**USING THE INFORMATION:**
**a)** Rewrite the passage on Bhor State from "Bhor State was" to "union in 1948.", putting "Satara Jagir states" in place of "Satara Jagirs".
**b)** Extend the passage on Bhor State, picking up after its final sentence.

Bhor State was one of the 9-gun salute Maratha princely states of Deccan States Agency. It was the only state belonging to the Poona Agency under the Bombay Presidency, which became later part of the Deccan States Agency. Along with Akkalkot State, Aundh State, Phaltan State and Jath State, it was one of the Satara Jagirs.
The state merged with the newly independent Indian union in 1948.

Situated among the eastern slopes of the Western Ghats, the state covered an area of 2,396 square kilometres, and had a population of 137,268 in 1901.

The town of Bhor, once the capital of the state, is located in the state of Maharashtra, about 51 kilometres south of Pune, adjacent to Bhatghar Dam. Lord Rama is the family deity of the Gandekars, the former rulers of the state. The seal of the state had images of Sita, Rama and Lakshmana. Every year Ramanavami is celebrated with pomp and grandeur at Bhor Rajwada, the palace of the royal family.

**INFORMATION PROVIDED:**

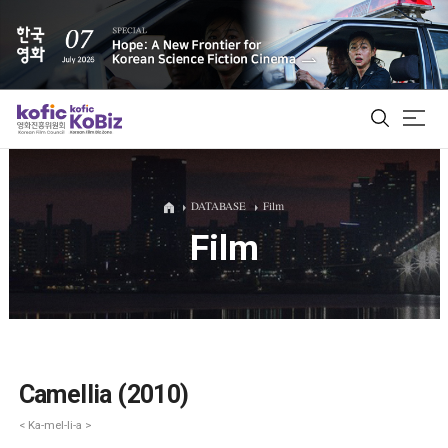
ALL
DATABASE
Film
Film
Film Database
Korean Actors 200
Biz Matching Platform
Camellia (2010)
< Ka-mel-li-a >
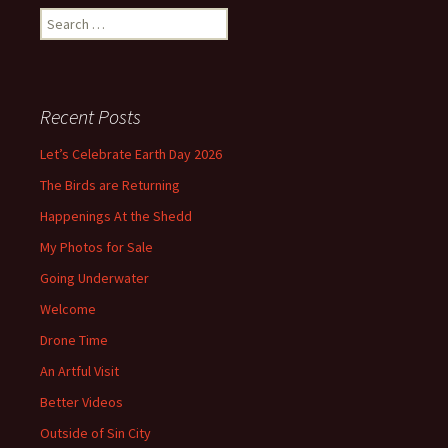
Search
for:
Recent Posts
Let’s Celebrate Earth Day 2026
The Birds are Returning
Happenings At the Shedd
My Photos for Sale
Going Underwater
Welcome
Drone Time
An Artful Visit
Better Videos
Outside of Sin City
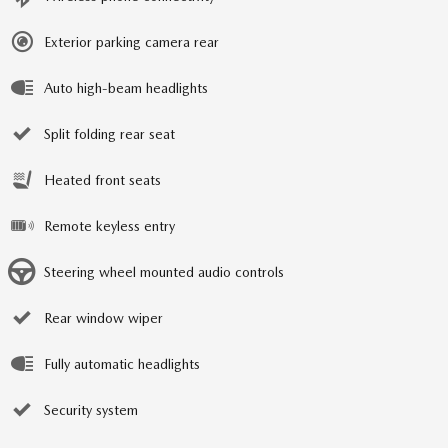
Exterior parking camera rear
Auto high-beam headlights
Split folding rear seat
Heated front seats
Remote keyless entry
Steering wheel mounted audio controls
Rear window wiper
Fully automatic headlights
Security system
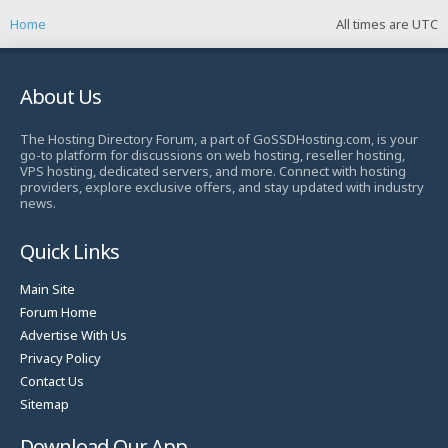
Home
All times are
UTC
About Us
The Hosting Directory Forum, a part of GoSSDHosting.com, is your
go-to platform for discussions on web hosting, reseller hosting,
VPS hosting, dedicated servers, and more. Connect with hosting
providers, explore exclusive offers, and stay updated with industry
news.
Quick Links
Main Site
Forum Home
Advertise With Us
Privacy Policy
Contact Us
Sitemap
Download Our App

**LIST OF ANSWERS:**
**a)**
Bhor State was one of the 9-gun salute Maratha princely states of Deccan States Agency. It was the only state belonging to the Poona Agency under the Bombay Presidency, which became later part of the Deccan States Agency. Along with Akkalkot State, Aundh State, Phaltan State and Jath State, it was one of the Satara Jagir states.
The state merged with the newly independent Indian union in 1948.

**b)**
== History ==

The Jagir (fiefdom), which was the forerunner of the state, was granted to Shankaraji Narayan Gandekar for his services as the Pant Sachiv, one of the eight hereditary Maratha ministers, by Rajaram Chhatrapati in 1697.The jagir remained part of the Maratha Empire until the 1818 when Peshwa rule came to an end. The jagir then became part of the shortly lived Satara state with an agreement signed with the British East India Company in 1820. In 1838–39, the state experienced uprising by the Ramoshi against the British.It is believed that personalities associated with the deposed Bajirao II instigated the troubles.

Akalkot, Aundh, Bhor, Daphlapur, Jath, and Phaltan, which were Jagirs of Satara State, became tributaries to the British when Satara state was abolished in 1849.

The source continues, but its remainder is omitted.